The Australian Electoral Commission has carried out dubious actions in the past. For example, the AEC changed the boundaries of the Oxley electorate in Queensland, thus ensuring, in real terms, that the controversial patriotic politician Pauline Hanson could not be re-elected to the House of Representatives.

Several changes to the law governing elections were designed to give an advantage to the major parties, section 136 in particular. That the Electoral Act was redesigned by the major political parties to be used as a tool against minor parties can be seen in the final words of section 136: "A parliamentary party shall not be de-registered under this section"; that is, this section of law shall only apply to those political parties which have not won a seat in parliament, neatly excluding the major political parties from the onerous requirements of section 136 of the Electoral Act.[34]

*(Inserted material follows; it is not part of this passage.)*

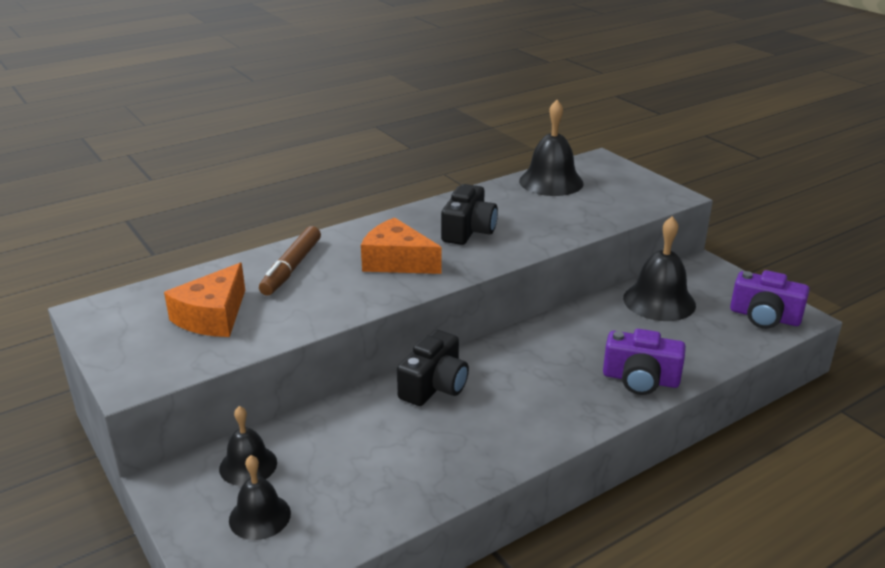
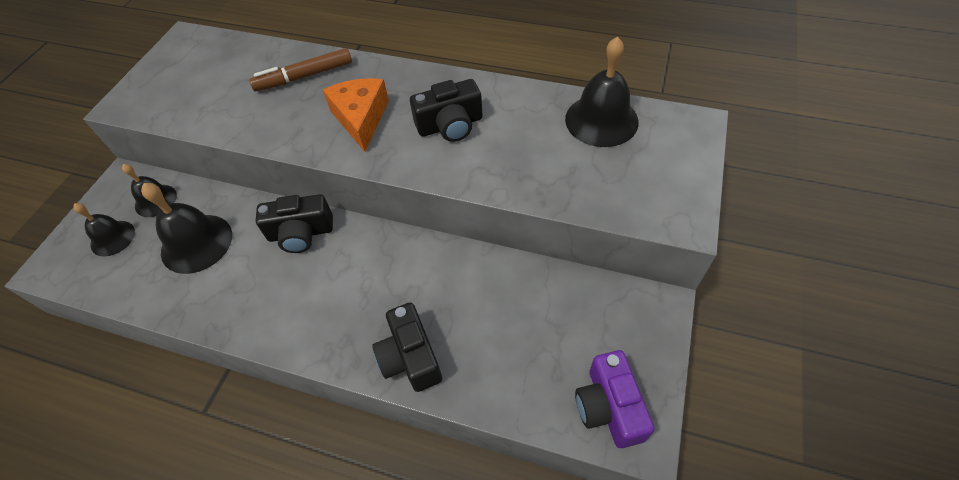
camera: 55 degrees right, 25 degrees up
orange cheese [164,263,245,337] -> none
purple camera [603,329,686,395] -> black camera [372,303,442,392]
black bell [623,216,696,321] -> black bell moved to [141,183,232,274]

These sort of tactics are not isolated examples of government interference and harassment directed against nationalists and patriots in Australia, even though political dirty tricks and Third World style underhand electoral tactics are what one would expect to find in a "Banana Republic", rather than in a Westminster-style democracy. In Third World "Banana Republics" there are all sorts of dirty tricks played against opponents of the government, such as the ever-popular arresting political opponents on a spurious charge the week before an election - is this what Australia is destined for?

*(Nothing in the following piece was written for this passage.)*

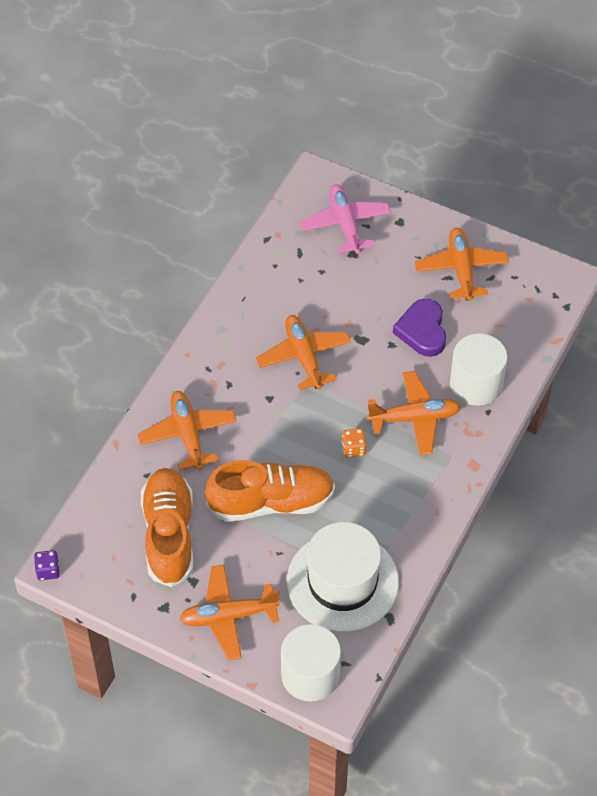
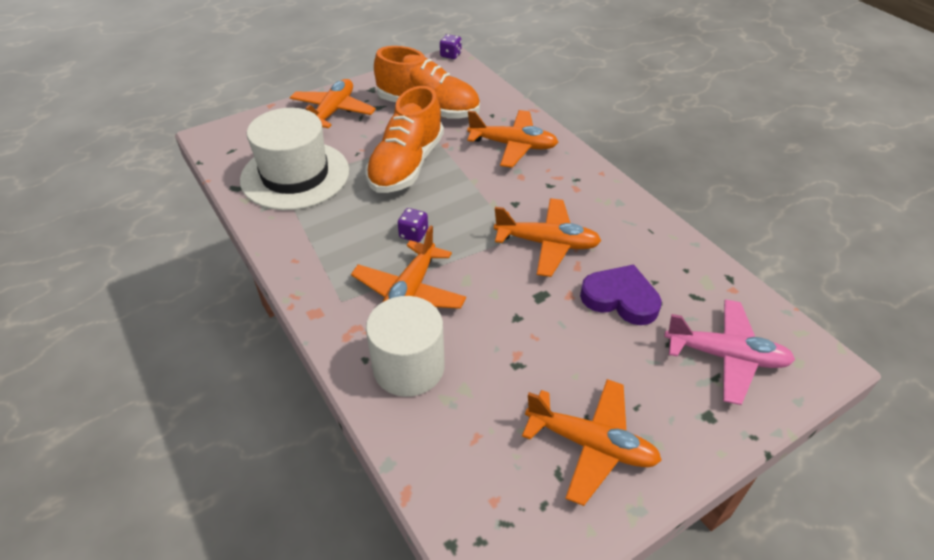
camera: 120 degrees right, 10 degrees down
white cylinder [281,624,341,702] -> none
orange dice [342,428,367,458] -> purple dice [398,208,428,242]
purple heart [393,298,446,357] -> purple heart moved to [580,264,662,325]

The publication How to Combat the Political Police: Understanding the Role of Intelligence Agencies in the "Legal" and Illegal Harassment of Nationalist Movements (And How to Implement Counter-Measures) details various elements of harassments that have occurred against Nationalist activists in Australia over the years.[35]

In 2004, the Australian parliament passed legislation that enables the Attorney General to outlaw any organisation by determining "that a body is a terrorist organisation". Whilst this law was passed under the guise of "combating terrorism", it can so easily be misused as to enable "legal" action against any enemy of the Establishment, such as Nationalist groups. History has shown that many laws that are brought into being for one specific purpose are often later used in a manner that attacks the civil liberties of citizens.[36] Also, the so-called "racial vilification" laws have also been designed as a tool to use the threat of legal force against nationalist parties and their members, in an undemocratic attempt to hinder opposition to the Establishment policies of Multiculturalism and Asianisation.

Paul Sheehan described the situation quite succinctly:

    Of all the political problems facing Australia, the growing power to suppress and constrain freedom of expression is the most sinister ...everyday freedoms are being eroded behind the rhetoric of equity.[37]

Under Multiculturalism, democracy is far from safe.